Go backSearch Session number: 1029

Abstract title: Do Different Modeling Techniques Affect Judgments of VISN Performance after Adjustment for Case-Mix?

Author(s):
S Loveland - Bedford VA, HSR&D Field Program
C Christiansen - Bedford VA, HSR&D Field Program
C Rakovski - Bedford VA, HSR&D Field Program
M Montez - Bedford VA, HSR&D Field Program
A Rosen - Bedford VA, HSR&D Field Program

Objectives: Efficiency ratios (ERs), a measure of the over- or under-utilization of a provider adjusted by its case-mix, are increasingly being used for profiling. Differences in how these ratios are calculated may affect judgments of provider performance. We examine whether the use of different modeling techniques results in different assessments of performance across VISNs using two case-mix measures, Adjusted Clinical Groups (ACGs) and Diagnostic Cost Groups (DCGs).

Methods: A 60% random sample of veteran patients (N=1,571,264) who received inpatient or outpatient care during FY’97 was obtained from VA databases. We developed and validated two regression models for each of the ACG and DCG systems (the basic models). To age and gender categories, we added 116 Hierarchical Condition Categories (for the DCG/HCC model) and 32 Adjusted Diagnostic Groups (for the ACG/ADG model) to explain FY'97 utilization (sum of inpatient and outpatient days).

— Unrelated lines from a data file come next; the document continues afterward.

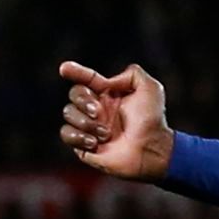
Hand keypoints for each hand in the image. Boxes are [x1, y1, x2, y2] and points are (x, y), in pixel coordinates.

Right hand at [58, 61, 172, 180]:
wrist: (151, 150)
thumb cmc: (153, 121)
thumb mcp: (150, 89)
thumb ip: (133, 74)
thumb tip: (109, 80)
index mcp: (109, 95)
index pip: (88, 79)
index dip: (75, 72)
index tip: (65, 69)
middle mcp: (97, 109)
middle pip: (74, 94)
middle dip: (83, 100)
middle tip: (98, 112)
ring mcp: (89, 127)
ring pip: (68, 113)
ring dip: (85, 122)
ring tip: (106, 133)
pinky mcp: (83, 145)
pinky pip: (66, 133)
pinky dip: (78, 136)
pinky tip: (95, 142)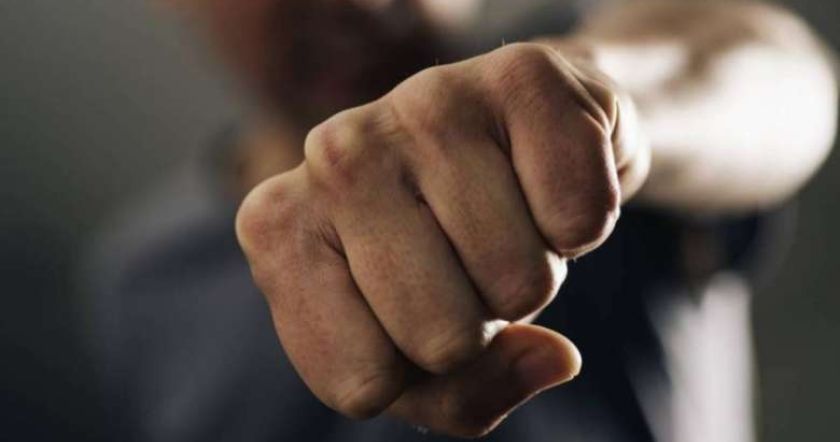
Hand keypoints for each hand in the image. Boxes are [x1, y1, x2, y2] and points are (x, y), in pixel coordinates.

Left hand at [236, 42, 648, 436]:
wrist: (513, 140)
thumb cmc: (448, 253)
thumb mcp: (423, 354)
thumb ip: (466, 395)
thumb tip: (555, 359)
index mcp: (277, 230)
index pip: (361, 383)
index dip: (416, 371)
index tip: (416, 308)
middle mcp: (330, 154)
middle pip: (441, 339)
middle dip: (483, 321)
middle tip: (471, 259)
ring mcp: (421, 102)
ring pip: (518, 283)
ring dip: (535, 270)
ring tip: (506, 215)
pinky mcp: (519, 75)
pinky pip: (580, 218)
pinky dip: (584, 220)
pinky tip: (544, 176)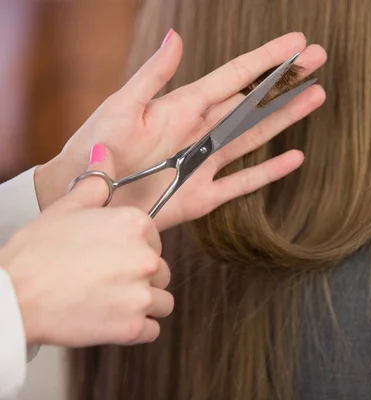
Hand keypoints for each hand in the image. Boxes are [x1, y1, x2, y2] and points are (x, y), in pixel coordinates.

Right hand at [0, 148, 172, 346]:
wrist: (14, 296)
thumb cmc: (37, 252)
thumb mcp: (65, 207)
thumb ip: (95, 182)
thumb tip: (104, 153)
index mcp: (136, 225)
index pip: (154, 240)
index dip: (132, 249)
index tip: (111, 256)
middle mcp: (147, 257)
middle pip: (160, 270)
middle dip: (139, 277)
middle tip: (106, 279)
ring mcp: (142, 294)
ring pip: (162, 301)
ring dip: (142, 303)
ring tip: (109, 300)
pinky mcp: (133, 327)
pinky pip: (152, 330)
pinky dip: (136, 329)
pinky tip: (110, 319)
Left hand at [35, 31, 326, 230]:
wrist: (87, 193)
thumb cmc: (97, 145)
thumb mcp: (122, 105)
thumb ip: (154, 75)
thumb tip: (177, 36)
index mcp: (185, 105)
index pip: (235, 75)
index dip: (267, 58)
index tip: (297, 43)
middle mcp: (203, 130)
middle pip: (254, 102)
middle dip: (287, 80)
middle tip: (319, 60)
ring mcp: (208, 163)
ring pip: (256, 135)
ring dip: (286, 117)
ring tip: (315, 96)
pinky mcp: (205, 195)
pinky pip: (243, 182)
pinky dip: (269, 171)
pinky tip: (295, 158)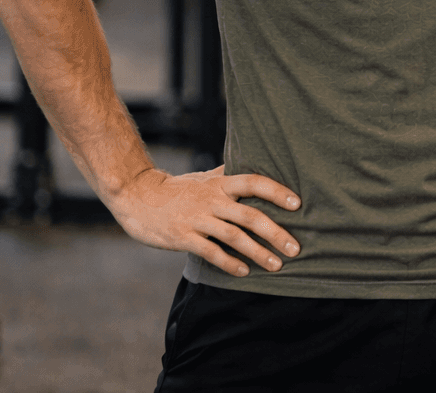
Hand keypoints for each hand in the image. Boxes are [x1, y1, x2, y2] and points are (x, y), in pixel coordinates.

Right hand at [105, 166, 301, 277]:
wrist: (137, 196)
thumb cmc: (177, 188)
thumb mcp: (204, 176)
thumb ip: (228, 174)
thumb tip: (254, 163)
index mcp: (220, 183)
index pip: (254, 183)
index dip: (277, 192)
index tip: (297, 204)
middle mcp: (212, 200)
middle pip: (250, 215)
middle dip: (276, 233)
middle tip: (295, 248)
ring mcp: (197, 219)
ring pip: (234, 237)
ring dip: (258, 252)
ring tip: (276, 265)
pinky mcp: (183, 237)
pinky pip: (211, 252)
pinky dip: (230, 263)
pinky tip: (244, 272)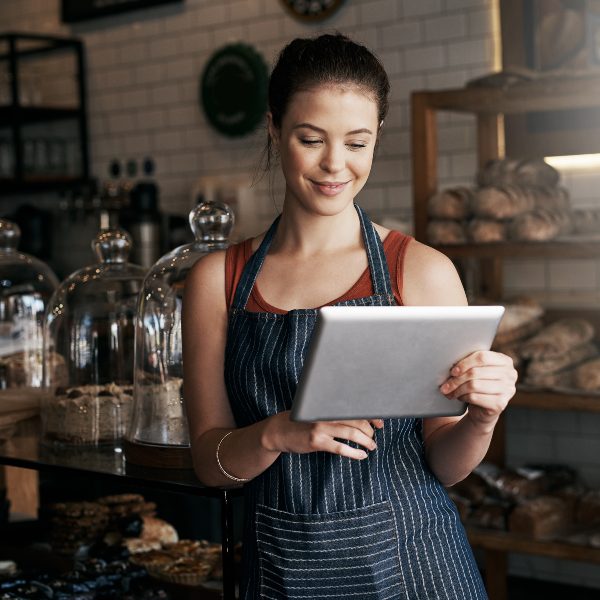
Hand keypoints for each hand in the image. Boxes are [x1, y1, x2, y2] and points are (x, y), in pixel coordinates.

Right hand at [261, 411, 383, 459]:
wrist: (278, 431)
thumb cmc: (300, 421)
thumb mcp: (317, 411)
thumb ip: (333, 412)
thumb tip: (359, 418)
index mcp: (327, 404)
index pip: (355, 407)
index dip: (371, 415)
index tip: (380, 423)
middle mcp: (325, 413)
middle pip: (357, 420)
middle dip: (370, 431)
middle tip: (375, 438)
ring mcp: (321, 427)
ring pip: (352, 434)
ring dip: (366, 441)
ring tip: (372, 447)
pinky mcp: (317, 441)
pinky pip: (341, 448)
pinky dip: (354, 453)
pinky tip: (361, 456)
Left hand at [439, 350, 516, 427]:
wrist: (484, 409)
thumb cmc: (478, 384)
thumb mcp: (477, 370)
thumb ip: (470, 363)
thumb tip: (449, 360)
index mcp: (505, 361)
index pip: (482, 357)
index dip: (464, 363)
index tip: (453, 371)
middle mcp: (510, 375)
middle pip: (476, 372)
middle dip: (456, 379)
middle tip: (445, 385)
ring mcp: (507, 390)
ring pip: (474, 385)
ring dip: (457, 389)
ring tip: (449, 391)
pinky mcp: (500, 404)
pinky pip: (475, 397)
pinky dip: (463, 397)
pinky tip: (459, 397)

To predict “expected” days across VISNs, we used 3 regression modeling techniques: 1) the two basic models, 2) two basic models using only 21 VISNs to calculate the 22nd VISN’s predicted utilization (repeating this procedure 22 times), and 3) the basic models + 22 VISN dummies, subtracting out VISN-fixed effects. Models 2 and 3 decrease dependence between VISN expected and observed utilization. We calculated ERs (VISN mean actual days/ VISN mean expected days) using each of these 3 methods and compared them within each case-mix system.

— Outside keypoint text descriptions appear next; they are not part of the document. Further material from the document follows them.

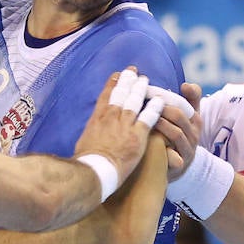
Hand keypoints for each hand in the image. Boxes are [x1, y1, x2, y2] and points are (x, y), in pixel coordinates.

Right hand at [74, 69, 159, 188]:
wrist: (93, 172)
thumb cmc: (86, 163)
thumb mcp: (83, 142)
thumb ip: (91, 134)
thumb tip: (90, 135)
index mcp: (97, 119)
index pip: (106, 96)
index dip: (112, 84)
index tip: (117, 75)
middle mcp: (111, 117)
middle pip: (121, 93)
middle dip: (127, 80)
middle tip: (134, 71)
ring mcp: (125, 125)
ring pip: (134, 101)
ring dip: (141, 89)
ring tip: (146, 80)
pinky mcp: (137, 136)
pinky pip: (148, 118)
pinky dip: (154, 108)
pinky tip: (160, 100)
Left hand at [152, 81, 200, 177]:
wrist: (177, 167)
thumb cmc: (177, 136)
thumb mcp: (183, 118)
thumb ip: (184, 100)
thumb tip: (185, 85)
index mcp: (195, 119)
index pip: (195, 99)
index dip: (189, 93)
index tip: (179, 86)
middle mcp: (194, 133)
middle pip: (180, 115)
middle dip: (163, 107)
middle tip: (147, 101)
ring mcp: (188, 149)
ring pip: (176, 134)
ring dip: (161, 125)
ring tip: (146, 119)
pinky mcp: (180, 164)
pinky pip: (173, 156)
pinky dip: (164, 150)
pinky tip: (151, 144)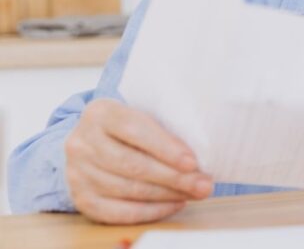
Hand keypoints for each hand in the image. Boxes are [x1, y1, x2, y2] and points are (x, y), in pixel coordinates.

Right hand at [65, 99, 212, 223]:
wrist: (91, 143)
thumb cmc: (129, 128)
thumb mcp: (141, 115)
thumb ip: (164, 128)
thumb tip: (199, 158)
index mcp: (100, 113)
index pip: (135, 129)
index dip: (165, 148)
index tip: (192, 162)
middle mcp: (82, 142)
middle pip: (133, 164)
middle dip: (173, 177)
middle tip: (204, 184)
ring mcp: (77, 172)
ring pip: (128, 189)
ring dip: (167, 194)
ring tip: (193, 193)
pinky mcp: (81, 198)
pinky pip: (119, 212)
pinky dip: (151, 211)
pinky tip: (174, 204)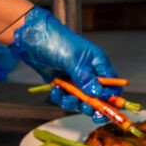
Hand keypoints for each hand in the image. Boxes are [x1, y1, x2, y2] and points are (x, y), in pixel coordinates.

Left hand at [9, 7, 119, 121]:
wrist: (33, 39)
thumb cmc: (57, 41)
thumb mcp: (74, 60)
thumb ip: (86, 79)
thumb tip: (98, 93)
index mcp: (98, 64)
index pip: (112, 84)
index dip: (110, 97)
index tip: (103, 106)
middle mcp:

Results: Compared to model 1, the ERs from models 2 and 3 were slightly lower for “efficient” VISNs (ERs<1) and higher for the less efficient VISNs (ERs>1) (e.g., one efficient VISN’s ERs were 0.884, 0.875 and 0.882 for models 1,2, and 3, respectively). VISN rank ordering was unchanged. These generalizations held regardless of which case-mix measure was used.

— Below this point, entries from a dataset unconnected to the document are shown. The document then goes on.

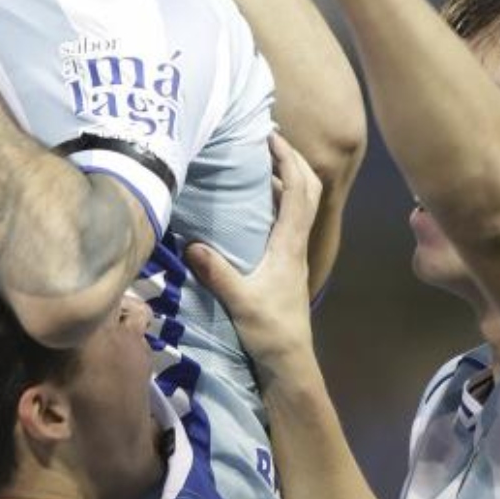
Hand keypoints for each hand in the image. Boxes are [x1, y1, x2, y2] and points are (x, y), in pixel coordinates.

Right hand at [186, 134, 323, 378]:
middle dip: (293, 159)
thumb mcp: (240, 301)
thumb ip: (217, 272)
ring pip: (301, 204)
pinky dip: (279, 200)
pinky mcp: (286, 264)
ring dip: (289, 177)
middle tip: (269, 139)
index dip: (288, 160)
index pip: (298, 191)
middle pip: (308, 190)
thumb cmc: (270, 331)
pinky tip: (255, 202)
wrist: (290, 362)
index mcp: (289, 245)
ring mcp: (294, 254)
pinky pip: (288, 220)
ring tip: (261, 161)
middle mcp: (296, 244)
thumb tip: (191, 243)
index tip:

Conclusions: ERs resulting from the different modeling techniques of expected utilization were similar, suggesting that the basic ACG/DCG models are reliable and stable for this large sample application.

Impact statement: Case-mix adjusted profiling is essential for VISN-level comparisons. Because profiling indicators could be biased depending upon the modeling techniques used, the VA needs to ensure that selected indicators show consistent results across methodologies.